Mszę św. na Trzonce celebrowali - od lewej: ks. Paweł Wawak, ks. Zdzisław Grochal, ks. Wiesław Ostrowski i ks. Jan Franc.W homilii ks. Wiesław Ostrowski przypomniał historię tytułu nadanego Matce Bożej, czczonej w małej kapliczce na Trzonce, ale i w jednej z najsłynniejszych świątyń świata - bazylice Santa Maria Maggiore - Matki Bożej Większej w Rzymie. Mówił o tym, jak patrycjusz rzymski Jan i jego żona, nie mając potomstwa, postanowili Matkę Bożą uczynić spadkobierczynią swojego majątku. Oboje z żoną prosili Boga, by wola Najświętszej Maryi Panny była im objawiona. W upalne lato 5 sierpnia 352 roku część wzgórza Eskwilin pokryła się śniegiem. Tej nocy Matka Boża objawiła się we śnie każdemu z małżonków, przedstawiając im pragnienie, by tam, gdzie znajdą śnieg, wybudowali kościół. Patrycjusz zawiadomił papieża Liberiusza, który tej nocy także miał sen o świątyni na wzgórzu.

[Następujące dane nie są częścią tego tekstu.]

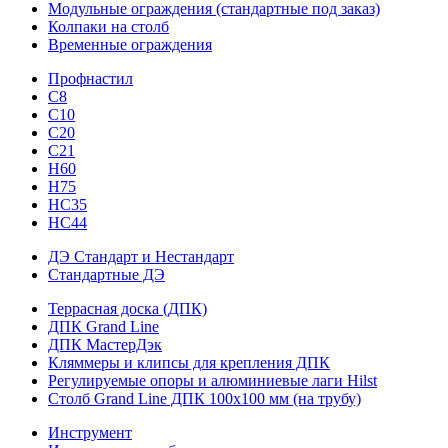
Модульные ограждения (стандартные под заказ)
Колпаки на столб
Временные ограждения
Профнастил
С8
С10
С20
С21
H60
H75
HС35
НС44
ДЭ Стандарт и Нестандарт
Стандартные ДЭ
Террасная доска (ДПК)
ДПК Grand Line
ДПК МастерДэк
Кляммеры и клипсы для крепления ДПК
Регулируемые опоры и алюминиевые лаги Hilst
Столб Grand Line ДПК 100х100 мм (на трубу)
Инструмент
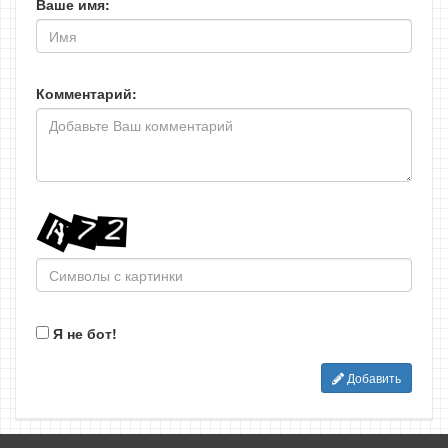
Ваше имя:
Комментарий:
Я не бот!
Добавить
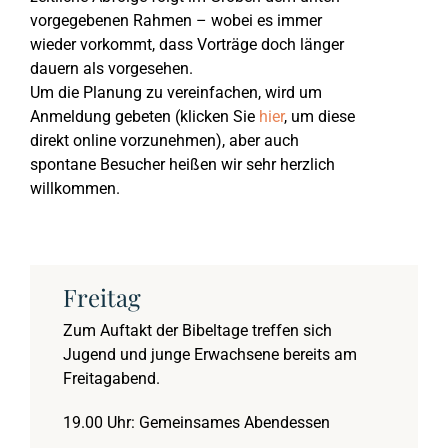
vorgegebenen Rahmen – wobei es immer
wieder vorkommt, dass Vorträge doch länger
Kurzporträt
2024
1. Thessalonicher
Predigten zum Adve
BEG-Newsletter
Biblischer Unterricht
Programm
Anfahrt
dauern als vorgesehen.
Um die Planung zu vereinfachen, wird um
Anmeldung gebeten (klicken Sie
hier
, um diese
2023
1. Johannesbrief
Weihnachtspredigt
Aktuelle Veranstaltun
Kindergottesdienst
Über die Bibeltage
Links
direkt online vorzunehmen), aber auch
spontane Besucher heißen wir sehr herzlich
2022
Philipperbrief
Karfreitagspredigte
Außen- und Anlaufstel
Kids Club
Bibeltage bisher
Spenden
willkommen.
2021
1. Mose
Osterpredigten
März 2026: Offenba
Fragen
Inside BEG
Fragen & Anregungen
Freitag
2020
1. Timotheusbrief
Predigten zu Pfings
September 2025: Of
Downloads
Seniorenkreis
Zum Auftakt der Bibeltage treffen sich
Jugend und junge Erwachsene bereits am
Freitagabend.
2019
Apostelgeschichte
Evangelistische Pre
März 2025: Offenba
Bücherstube
19.00 Uhr: Gemeinsames Abendessen
2018
Bergpredigt
März 2024: Offenba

Kaplica Matki Bożej Śnieżnej na Trzonce.W wybudowanym kościele swoje miejsce znalazł obraz Matki Bożej Śnieżnej, znany także pod nazwą Salus Populi Romani - Ocalenie Ludu Rzymskiego. Ks. Ostrowski przypomniał także historię morskiej bitwy pod Lepanto z 7 października 1571 r., gdzie siły chrześcijańskie odniosły spektakularne zwycięstwo nad tureckimi. Wieczorem, kiedy kończyła się bitwa, w Rzymie trwała procesja Bractwa Różańcowego, w której niesiono obraz Matki Bożej Śnieżnej i modlono się o ocalenie. Po zwycięstwie papież Pius V szedł w procesji boso, dziękując Maryi za zwycięstwo. Modlący się byli przekonani, że to Ona znów ocaliła chrześcijaństwo.
Kult Matki Bożej Śnieżnej i Różańcowej szybko dotarł także w Polski. Od 1600 roku zaczął się upowszechniać Jej rzymski wizerunek dzięki bractwom różańcowym. - W aktach wizytacyjnych parafii czanieckiej z połowy XVIII wieku zanotowano, że w parafii istnieje powołane w 1689 roku Bractwo Najświętszego Różańca - mówił ks. Ostrowski. - To świadczy o tym, że ta ziemia była przeniknięta kultem Matki Bożej. Bo tutaj ludzie również oddawali cześć Maryi - nie tylko w dzisiejszej parafii czanieckiej - bo wtedy to była jedna parafia św. Bartłomieja: Porąbka, Czaniec i Międzybrodzie Bialskie. Na tej ziemi ludzie czcili Maryję i do dziś Ją czczą w obrazie Pani Czanieckiej, Kalwaryjskiej, Rychwałdzkiej i wielu innych.